DISORDERED FATTY ACID METABOLISM

脂肪酸代谢紊乱

• 批准号: 3154358
• 负责人: KOU-YI TSERNG
• 金额: $ 7.93万
• 依托单位: CASE WESTERN RESERVE UNIVERSITY
• 依托单位国家: 美国
• 财政年份: 1985
• 资助国家: 美国
• 起止时间: 1985-07-01 至 1988-06-30
• 项目状态: 已结题
• 来源: https://reporter.nih.gov/project-details/3154358
• 关键词: carboxylate; chemical structure function; epoxides; fatty acid metabolism; gas chromatography; human tissue; inborn metabolism disorder; liver cirrhosis; mass spectrometry; obesity; oxidation; unsaturated fatty acids; uremias; urinalysis; valproate

Hypothesis: Disordered fatty acid metabolism as a result of inborn errors or other pathophysiological conditions (such as diabetes, uremia, etc.) is related to the endogenous production of unsaturated short chain fatty acids. These acids are derived from dehydrogenation of saturated short chain fatty acids and undergo oxidation to an epoxide intermediate. In the normal environment, these epoxides are detoxified by hydration to non-toxic polyhydroxy- carboxylic acids. Whereas, in disorders, as a result of increased production or decreased hydration, the epoxides accumulate and act as inhibitor to enzymes responsible for fatty acid oxidation. Methods: In fasting metabolism and inborn errors of fatty acid metabolism, a number of carboxylic acids, possibly derived from unsaturated short chain carboxylic acids, are found to be significantly elevated. Studies are proposed to elucidate the role of epoxides in the pathogenesis of disordered fatty acid metabolism. The metabolic conversion and fatty acid oxidation inhibition of 2-butenoic, hexa-2,4-dienoic, unsaturated short chain dicarboxylic acids, as well as their epoxides, will be investigated in the rats. Substantial efforts will be devoted to the elucidation of structures of a number of unknown urinary metabolites found in disordered fatty acid metabolism. Model studies using fatty acid oxidation inhibitors, such as hypoglycin, 4-pentenoic acid, valporic acid, and tetradecylglycidic acid, will be compared with data obtained from potential endogenous metabolic toxins (unsaturated short chain fatty acids and their epoxides). Structure-activity relationship of 2,3-substitured oxirane carboxylic acids toward fatty acid oxidation inhibition will be investigated. As a long term goal, we hope to elucidate the toxic mechanisms of different variants of disordered fatty acid metabolism.

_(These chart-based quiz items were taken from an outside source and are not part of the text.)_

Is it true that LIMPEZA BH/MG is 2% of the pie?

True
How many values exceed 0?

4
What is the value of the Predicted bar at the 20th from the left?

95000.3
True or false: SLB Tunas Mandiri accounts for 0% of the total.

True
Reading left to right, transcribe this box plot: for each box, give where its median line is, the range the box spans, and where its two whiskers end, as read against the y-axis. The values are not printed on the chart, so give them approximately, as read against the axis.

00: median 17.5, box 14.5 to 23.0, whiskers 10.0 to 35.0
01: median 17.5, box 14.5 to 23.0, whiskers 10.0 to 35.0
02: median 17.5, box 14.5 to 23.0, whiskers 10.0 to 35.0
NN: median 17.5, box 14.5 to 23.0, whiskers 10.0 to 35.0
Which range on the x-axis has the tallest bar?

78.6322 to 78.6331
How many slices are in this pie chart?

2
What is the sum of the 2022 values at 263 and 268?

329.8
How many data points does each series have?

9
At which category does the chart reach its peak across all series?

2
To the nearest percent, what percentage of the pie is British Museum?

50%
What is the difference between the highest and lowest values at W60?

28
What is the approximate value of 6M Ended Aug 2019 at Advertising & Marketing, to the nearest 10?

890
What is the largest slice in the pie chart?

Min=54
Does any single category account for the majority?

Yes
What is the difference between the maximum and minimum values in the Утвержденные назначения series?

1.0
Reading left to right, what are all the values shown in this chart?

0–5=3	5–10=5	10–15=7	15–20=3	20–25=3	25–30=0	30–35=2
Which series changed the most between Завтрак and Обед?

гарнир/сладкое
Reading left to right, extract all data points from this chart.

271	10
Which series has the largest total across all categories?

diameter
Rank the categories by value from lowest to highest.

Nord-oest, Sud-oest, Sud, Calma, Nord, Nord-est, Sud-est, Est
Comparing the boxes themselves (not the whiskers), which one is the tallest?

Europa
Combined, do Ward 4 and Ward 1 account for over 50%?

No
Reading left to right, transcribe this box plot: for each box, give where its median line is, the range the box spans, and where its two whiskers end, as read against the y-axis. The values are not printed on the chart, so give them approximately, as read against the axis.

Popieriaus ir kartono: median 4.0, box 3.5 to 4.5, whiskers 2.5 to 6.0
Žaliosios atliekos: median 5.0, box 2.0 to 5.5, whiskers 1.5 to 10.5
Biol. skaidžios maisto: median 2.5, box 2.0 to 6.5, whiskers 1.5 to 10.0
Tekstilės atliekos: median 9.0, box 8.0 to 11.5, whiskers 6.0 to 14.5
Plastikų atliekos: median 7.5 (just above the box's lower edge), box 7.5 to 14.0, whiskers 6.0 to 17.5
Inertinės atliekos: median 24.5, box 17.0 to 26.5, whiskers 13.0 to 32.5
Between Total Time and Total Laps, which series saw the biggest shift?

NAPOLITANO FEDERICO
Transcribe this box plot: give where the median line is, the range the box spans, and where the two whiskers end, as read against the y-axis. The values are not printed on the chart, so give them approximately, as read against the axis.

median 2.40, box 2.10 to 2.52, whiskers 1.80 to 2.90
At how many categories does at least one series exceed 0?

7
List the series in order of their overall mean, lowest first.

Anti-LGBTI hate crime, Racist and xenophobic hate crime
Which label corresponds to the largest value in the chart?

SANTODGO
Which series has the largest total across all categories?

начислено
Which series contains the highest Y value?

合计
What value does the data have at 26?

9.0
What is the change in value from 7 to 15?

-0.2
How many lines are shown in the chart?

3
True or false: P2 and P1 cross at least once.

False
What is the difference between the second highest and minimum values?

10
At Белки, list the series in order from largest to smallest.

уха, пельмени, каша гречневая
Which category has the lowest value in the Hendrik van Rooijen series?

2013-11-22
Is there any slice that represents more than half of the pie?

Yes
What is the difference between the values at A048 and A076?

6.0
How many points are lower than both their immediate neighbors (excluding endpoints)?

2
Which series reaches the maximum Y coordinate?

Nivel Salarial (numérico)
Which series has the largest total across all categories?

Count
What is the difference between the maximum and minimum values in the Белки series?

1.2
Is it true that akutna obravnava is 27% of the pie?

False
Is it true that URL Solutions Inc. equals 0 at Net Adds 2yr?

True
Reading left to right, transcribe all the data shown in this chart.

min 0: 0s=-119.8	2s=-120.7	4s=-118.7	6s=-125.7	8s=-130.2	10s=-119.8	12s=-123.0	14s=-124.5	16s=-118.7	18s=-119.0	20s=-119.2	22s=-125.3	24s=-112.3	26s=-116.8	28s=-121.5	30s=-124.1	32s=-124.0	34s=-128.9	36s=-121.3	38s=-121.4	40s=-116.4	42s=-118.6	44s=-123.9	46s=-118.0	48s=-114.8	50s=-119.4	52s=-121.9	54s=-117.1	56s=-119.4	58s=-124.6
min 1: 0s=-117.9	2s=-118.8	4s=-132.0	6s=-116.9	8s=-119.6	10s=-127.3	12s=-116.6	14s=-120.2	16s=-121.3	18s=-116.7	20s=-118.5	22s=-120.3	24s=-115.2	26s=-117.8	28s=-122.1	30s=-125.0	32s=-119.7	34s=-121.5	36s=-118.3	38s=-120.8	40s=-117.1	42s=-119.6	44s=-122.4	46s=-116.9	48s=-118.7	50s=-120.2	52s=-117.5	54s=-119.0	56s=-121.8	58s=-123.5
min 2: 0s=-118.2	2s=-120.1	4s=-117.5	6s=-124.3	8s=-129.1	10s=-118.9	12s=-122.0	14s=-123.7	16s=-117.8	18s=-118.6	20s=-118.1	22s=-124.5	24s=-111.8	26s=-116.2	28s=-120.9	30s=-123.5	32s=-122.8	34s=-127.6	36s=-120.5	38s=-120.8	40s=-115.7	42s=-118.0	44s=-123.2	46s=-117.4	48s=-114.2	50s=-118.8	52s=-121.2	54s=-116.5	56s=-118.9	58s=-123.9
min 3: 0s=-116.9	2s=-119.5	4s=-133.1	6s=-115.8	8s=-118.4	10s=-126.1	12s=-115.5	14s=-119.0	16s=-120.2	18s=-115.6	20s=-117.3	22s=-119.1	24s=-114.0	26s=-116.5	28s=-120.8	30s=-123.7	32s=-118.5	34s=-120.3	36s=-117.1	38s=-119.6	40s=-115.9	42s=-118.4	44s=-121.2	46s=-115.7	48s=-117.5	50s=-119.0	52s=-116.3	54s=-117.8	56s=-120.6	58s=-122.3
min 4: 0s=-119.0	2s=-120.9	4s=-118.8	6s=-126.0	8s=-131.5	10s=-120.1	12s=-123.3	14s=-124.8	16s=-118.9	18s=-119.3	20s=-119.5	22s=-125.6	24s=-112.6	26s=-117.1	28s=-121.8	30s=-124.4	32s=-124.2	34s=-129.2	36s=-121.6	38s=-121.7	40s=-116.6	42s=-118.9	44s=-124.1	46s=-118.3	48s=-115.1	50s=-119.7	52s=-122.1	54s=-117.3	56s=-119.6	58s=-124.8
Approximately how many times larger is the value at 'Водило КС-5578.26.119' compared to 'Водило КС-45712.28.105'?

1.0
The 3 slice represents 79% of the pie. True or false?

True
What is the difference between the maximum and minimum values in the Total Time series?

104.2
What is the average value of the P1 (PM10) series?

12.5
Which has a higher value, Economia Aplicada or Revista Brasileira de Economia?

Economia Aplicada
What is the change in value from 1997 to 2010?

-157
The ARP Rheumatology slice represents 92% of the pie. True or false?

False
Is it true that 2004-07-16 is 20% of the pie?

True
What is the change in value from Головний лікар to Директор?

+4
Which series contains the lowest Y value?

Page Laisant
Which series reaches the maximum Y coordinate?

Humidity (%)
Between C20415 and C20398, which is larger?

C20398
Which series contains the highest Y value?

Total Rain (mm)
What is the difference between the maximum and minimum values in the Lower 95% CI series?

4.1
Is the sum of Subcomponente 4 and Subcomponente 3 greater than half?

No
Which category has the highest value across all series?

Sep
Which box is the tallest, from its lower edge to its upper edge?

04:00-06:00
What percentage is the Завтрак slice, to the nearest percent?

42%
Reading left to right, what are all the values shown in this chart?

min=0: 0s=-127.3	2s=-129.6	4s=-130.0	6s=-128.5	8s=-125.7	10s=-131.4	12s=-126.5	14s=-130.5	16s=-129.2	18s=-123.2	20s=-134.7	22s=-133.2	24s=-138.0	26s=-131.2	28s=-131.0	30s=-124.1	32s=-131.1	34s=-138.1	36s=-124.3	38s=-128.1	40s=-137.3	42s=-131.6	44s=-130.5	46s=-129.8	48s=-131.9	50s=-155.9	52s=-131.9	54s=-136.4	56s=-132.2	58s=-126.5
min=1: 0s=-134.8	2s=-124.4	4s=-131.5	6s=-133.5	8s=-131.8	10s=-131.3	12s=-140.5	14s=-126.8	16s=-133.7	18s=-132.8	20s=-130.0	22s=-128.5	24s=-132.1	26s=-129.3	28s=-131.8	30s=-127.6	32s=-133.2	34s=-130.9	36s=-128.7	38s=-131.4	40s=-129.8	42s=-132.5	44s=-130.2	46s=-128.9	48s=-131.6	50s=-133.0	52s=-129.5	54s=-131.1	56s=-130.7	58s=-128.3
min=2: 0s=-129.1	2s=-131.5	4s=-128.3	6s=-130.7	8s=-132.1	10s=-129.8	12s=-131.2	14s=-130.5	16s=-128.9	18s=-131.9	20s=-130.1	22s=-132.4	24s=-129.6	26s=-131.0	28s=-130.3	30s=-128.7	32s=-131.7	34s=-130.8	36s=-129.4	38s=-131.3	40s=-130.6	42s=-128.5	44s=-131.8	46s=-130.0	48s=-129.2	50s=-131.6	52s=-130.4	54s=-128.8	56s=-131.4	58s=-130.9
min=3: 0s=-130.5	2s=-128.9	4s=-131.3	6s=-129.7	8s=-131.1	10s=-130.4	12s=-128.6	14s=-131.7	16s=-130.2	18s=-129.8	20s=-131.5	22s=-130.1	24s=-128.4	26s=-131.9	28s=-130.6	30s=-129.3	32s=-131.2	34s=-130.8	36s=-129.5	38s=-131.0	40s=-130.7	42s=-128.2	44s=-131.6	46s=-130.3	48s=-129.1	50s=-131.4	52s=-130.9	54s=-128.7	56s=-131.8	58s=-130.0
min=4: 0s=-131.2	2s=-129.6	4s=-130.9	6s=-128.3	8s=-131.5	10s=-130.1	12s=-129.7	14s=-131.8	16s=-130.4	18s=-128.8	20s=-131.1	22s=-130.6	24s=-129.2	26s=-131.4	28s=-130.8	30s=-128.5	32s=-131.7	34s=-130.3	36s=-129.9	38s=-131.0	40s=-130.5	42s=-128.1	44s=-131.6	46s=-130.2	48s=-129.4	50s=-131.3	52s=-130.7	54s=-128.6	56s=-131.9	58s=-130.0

假设：先天性缺陷导致脂肪酸代谢紊乱 或其他病理生理状况（如糖尿病、尿毒症等）是 与内源性不饱和短链脂肪酸的产生有关 acids. 这些酸是由饱和的短链脱氢而得的。 链脂肪酸并经历氧化成环氧化物中间体。 在 在正常环境下，这些环氧化物通过水合作用解毒， 多羟基羧酸 然而，在混乱中，由于 增加产量或减少水合作用，环氧化物积累， 作为脂肪酸氧化酶的抑制剂。 方法：在空腹代谢和先天性脂肪酸代谢缺陷方面， 许多羧酸，可能衍生自不饱和短链 羧酸，被发现是显着升高。 研究是 建议阐明环氧化物在发病机制中的作用， 脂肪酸代谢紊乱 代谢转化与脂肪酸 2-丁烯酸、己-2，4-二烯酸、不饱和短链的氧化抑制 链二羧酸，以及它们的环氧化物，将被研究 在老鼠身上。 我们将致力于阐明 一些未知的尿液代谢物的结构，发现在无序的 脂肪酸代谢 使用脂肪酸氧化的模型研究 抑制剂，如低甘氨酸、4-戊烯酸、戊烯酸，和 十四烷基缩水甘油酸，将与从潜在的 内源性代谢毒素（不饱和短链脂肪酸及其 环氧化物）。 2，3-取代环氧乙烷的构效关系 羧酸对脂肪酸氧化的抑制作用， 研究了 作为一个长期目标，我们希望阐明毒性 脂肪酸代谢紊乱的不同变体的机制。